On a positive note, SpiceJet's market stimulation and revenue management approach in the latest quarter helped it to increase year-over-year RASK despite adverse market conditions. Unit revenue (RASK or revenue per available seat kilometer) in the three month ended March 2014 was 5% higher, and unit cost (CASK) 12% higher, than comparable period last year. Normalized for exchange rate, the CASK would have been only 2% higher, SpiceJet said.

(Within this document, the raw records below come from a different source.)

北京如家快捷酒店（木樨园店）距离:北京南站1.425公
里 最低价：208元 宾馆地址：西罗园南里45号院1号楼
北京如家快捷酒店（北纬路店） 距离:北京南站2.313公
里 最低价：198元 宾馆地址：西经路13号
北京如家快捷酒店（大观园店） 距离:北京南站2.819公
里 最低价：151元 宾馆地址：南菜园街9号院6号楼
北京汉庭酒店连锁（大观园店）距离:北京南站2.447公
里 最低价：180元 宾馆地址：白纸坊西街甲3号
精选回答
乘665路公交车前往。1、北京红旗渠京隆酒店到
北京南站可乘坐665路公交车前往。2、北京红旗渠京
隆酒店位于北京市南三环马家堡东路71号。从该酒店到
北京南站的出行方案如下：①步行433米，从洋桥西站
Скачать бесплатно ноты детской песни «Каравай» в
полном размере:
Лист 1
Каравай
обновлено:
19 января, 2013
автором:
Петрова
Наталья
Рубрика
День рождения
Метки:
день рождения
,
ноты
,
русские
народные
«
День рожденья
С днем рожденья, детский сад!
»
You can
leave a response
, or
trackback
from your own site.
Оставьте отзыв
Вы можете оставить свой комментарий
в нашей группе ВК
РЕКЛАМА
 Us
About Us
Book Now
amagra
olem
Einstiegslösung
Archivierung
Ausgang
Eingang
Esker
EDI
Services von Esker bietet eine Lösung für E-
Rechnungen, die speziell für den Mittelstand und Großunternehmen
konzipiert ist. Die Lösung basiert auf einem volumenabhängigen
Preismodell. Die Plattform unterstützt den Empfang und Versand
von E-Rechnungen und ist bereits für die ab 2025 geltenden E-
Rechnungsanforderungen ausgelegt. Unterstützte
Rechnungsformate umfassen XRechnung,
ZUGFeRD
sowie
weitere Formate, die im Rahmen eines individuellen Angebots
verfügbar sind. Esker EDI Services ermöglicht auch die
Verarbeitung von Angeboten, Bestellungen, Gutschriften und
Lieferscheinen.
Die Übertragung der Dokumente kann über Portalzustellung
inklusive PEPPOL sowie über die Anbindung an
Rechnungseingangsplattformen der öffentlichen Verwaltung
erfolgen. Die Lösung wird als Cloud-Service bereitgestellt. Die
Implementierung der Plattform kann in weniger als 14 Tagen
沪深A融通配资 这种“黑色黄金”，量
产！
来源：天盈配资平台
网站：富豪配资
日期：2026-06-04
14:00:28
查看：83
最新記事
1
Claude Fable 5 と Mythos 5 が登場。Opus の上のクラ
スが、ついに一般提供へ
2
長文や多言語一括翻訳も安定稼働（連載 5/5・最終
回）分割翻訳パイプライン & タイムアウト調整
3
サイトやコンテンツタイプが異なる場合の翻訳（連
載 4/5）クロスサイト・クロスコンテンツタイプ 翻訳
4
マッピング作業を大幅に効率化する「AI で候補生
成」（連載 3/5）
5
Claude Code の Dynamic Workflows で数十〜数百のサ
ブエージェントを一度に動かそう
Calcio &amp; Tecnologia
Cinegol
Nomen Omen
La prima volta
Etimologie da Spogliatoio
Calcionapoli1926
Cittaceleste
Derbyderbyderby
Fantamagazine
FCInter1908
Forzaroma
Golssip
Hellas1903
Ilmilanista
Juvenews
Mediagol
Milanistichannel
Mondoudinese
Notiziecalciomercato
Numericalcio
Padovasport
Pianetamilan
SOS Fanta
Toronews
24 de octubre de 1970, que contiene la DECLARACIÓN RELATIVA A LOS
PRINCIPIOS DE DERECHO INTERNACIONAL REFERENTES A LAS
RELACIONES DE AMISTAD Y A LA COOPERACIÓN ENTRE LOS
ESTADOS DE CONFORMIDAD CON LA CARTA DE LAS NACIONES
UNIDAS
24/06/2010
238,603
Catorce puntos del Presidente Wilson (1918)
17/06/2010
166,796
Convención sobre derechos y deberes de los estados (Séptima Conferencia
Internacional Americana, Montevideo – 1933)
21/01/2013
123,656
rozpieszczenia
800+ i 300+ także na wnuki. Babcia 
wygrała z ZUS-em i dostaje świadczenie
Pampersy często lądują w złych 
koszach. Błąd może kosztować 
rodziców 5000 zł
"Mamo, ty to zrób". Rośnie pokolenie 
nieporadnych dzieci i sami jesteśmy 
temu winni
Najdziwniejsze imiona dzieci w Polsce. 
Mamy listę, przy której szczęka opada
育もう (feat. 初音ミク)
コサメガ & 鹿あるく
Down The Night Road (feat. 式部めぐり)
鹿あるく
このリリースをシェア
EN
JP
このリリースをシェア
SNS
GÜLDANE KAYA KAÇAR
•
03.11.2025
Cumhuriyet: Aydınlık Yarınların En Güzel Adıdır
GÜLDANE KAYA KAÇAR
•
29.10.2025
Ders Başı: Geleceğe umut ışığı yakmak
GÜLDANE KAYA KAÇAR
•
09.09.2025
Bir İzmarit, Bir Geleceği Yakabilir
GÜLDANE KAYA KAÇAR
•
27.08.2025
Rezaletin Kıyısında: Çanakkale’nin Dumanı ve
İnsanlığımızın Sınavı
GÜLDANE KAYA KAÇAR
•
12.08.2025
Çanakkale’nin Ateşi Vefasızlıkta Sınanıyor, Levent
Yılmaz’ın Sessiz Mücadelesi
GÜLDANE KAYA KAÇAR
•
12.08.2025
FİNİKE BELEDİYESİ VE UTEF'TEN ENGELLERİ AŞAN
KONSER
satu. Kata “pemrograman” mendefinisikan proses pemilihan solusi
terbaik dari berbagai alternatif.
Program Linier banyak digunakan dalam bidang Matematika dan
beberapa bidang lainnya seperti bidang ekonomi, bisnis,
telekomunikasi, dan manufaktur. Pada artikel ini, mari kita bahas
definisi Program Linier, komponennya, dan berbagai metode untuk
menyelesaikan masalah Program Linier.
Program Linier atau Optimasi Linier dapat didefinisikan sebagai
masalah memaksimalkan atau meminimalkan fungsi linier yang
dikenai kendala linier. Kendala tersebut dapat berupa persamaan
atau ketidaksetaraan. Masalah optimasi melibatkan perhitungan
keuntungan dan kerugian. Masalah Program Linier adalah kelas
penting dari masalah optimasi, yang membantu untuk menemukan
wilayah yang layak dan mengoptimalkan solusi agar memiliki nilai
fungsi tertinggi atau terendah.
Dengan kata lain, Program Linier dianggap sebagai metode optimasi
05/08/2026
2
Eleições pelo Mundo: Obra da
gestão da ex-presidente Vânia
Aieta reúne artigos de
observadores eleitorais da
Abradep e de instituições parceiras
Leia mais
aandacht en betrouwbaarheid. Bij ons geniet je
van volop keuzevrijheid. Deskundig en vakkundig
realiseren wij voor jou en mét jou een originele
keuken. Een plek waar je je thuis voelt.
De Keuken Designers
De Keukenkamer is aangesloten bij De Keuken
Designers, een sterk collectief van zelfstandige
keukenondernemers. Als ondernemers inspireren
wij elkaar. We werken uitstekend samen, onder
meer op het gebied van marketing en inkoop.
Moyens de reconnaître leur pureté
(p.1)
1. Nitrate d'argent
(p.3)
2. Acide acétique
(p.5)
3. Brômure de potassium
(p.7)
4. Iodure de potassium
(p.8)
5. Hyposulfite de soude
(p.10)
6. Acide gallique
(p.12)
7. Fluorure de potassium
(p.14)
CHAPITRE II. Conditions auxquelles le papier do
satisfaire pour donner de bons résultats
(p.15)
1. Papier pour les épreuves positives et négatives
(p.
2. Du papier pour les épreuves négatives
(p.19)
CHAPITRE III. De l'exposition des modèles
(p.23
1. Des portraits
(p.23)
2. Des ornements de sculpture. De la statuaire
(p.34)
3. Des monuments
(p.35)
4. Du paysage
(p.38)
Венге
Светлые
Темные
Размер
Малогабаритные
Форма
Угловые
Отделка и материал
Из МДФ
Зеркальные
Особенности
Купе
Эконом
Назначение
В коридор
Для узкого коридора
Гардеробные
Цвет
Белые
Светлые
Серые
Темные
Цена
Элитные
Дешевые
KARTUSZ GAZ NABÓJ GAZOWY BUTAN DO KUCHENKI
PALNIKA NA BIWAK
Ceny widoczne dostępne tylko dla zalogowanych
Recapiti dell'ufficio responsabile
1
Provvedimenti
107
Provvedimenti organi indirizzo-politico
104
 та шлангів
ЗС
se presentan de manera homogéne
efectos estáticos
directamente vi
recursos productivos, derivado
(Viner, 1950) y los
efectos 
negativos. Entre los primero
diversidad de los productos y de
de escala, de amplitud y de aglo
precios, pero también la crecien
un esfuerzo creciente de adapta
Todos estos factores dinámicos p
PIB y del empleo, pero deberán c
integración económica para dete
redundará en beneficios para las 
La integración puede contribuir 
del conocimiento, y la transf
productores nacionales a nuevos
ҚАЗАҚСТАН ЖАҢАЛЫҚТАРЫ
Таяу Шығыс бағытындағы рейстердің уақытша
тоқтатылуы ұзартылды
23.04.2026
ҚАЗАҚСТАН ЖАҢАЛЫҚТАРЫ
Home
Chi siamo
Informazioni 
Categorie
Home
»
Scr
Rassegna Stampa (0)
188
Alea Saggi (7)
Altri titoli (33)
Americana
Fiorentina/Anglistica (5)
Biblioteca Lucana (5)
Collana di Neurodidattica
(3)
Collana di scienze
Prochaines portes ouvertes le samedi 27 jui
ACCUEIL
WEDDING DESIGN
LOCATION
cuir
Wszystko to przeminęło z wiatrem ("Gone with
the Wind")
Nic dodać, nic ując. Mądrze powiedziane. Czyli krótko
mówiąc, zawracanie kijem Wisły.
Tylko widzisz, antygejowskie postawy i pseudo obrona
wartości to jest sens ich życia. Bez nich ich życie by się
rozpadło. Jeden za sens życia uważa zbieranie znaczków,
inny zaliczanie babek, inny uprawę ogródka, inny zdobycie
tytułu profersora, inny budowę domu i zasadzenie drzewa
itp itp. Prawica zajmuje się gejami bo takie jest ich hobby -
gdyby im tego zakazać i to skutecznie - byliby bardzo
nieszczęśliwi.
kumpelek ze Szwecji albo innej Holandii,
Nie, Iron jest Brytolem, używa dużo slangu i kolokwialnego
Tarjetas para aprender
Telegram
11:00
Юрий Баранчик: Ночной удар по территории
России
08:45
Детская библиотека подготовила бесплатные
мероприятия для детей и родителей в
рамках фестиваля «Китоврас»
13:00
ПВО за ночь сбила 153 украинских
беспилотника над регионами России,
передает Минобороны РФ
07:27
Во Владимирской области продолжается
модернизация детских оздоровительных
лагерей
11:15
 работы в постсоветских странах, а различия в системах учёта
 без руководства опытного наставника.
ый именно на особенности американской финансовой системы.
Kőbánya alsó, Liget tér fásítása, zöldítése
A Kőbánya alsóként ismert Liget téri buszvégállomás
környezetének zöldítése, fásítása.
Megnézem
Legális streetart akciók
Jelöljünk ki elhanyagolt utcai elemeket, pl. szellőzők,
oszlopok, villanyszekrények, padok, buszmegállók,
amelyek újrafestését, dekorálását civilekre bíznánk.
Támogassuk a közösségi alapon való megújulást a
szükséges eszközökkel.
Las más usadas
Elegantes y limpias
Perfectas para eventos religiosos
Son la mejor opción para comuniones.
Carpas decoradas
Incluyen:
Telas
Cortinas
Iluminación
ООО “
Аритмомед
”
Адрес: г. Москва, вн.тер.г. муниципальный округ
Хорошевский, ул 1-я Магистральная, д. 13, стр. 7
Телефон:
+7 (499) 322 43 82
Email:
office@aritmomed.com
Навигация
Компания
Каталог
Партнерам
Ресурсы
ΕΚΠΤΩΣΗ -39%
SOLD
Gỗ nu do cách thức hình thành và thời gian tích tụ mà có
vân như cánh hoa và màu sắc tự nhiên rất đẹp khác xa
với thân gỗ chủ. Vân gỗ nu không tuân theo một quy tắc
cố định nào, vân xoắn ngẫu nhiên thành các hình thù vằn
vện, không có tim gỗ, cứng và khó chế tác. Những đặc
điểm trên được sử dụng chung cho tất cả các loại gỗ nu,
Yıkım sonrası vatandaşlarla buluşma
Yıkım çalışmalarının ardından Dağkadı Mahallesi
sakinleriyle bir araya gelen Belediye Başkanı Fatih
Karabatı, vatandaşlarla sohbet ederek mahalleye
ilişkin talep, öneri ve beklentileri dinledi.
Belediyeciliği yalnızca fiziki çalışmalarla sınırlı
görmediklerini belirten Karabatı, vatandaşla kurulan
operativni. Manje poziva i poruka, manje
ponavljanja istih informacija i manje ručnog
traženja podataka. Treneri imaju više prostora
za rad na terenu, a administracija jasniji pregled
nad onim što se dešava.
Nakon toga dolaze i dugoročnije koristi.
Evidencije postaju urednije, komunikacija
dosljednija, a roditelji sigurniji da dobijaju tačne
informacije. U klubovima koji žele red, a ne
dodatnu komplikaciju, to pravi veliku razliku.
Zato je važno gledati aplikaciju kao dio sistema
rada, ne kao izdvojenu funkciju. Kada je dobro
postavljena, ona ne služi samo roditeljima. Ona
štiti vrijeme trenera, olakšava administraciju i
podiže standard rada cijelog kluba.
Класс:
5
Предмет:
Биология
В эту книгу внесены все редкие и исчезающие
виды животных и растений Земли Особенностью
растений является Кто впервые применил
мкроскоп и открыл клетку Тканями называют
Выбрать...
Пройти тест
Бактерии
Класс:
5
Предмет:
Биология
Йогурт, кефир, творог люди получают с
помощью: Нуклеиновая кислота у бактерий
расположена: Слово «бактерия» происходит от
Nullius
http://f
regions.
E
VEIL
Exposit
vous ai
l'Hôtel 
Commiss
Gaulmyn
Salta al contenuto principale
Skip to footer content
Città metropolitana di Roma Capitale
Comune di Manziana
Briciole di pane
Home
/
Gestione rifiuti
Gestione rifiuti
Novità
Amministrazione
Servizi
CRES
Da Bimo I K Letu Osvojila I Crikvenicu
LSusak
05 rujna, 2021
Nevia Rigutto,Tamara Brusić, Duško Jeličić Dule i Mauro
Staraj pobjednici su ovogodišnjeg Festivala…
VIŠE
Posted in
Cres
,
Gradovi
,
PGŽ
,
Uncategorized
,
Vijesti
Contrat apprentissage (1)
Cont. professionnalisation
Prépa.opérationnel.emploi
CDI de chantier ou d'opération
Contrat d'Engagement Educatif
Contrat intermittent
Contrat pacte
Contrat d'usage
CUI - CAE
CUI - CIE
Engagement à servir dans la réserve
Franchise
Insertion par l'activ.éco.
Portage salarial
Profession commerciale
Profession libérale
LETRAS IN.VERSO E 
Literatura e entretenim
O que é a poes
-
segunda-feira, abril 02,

Market stimulation also resulted in SpiceJet gaining market share in March 2014 relative to previous month, despite 2% capacity reduction. SpiceJet expects the macroeconomic environment to significantly improve and demand to grow in year ending 31 March 2015. SpiceJet is well into the process of executing on a re-structuring and transformation plan to position it well as market conditions improve, and to take on the challenge of new entrants that are expected to enter the market.
SpiceJet is India's low fare airline.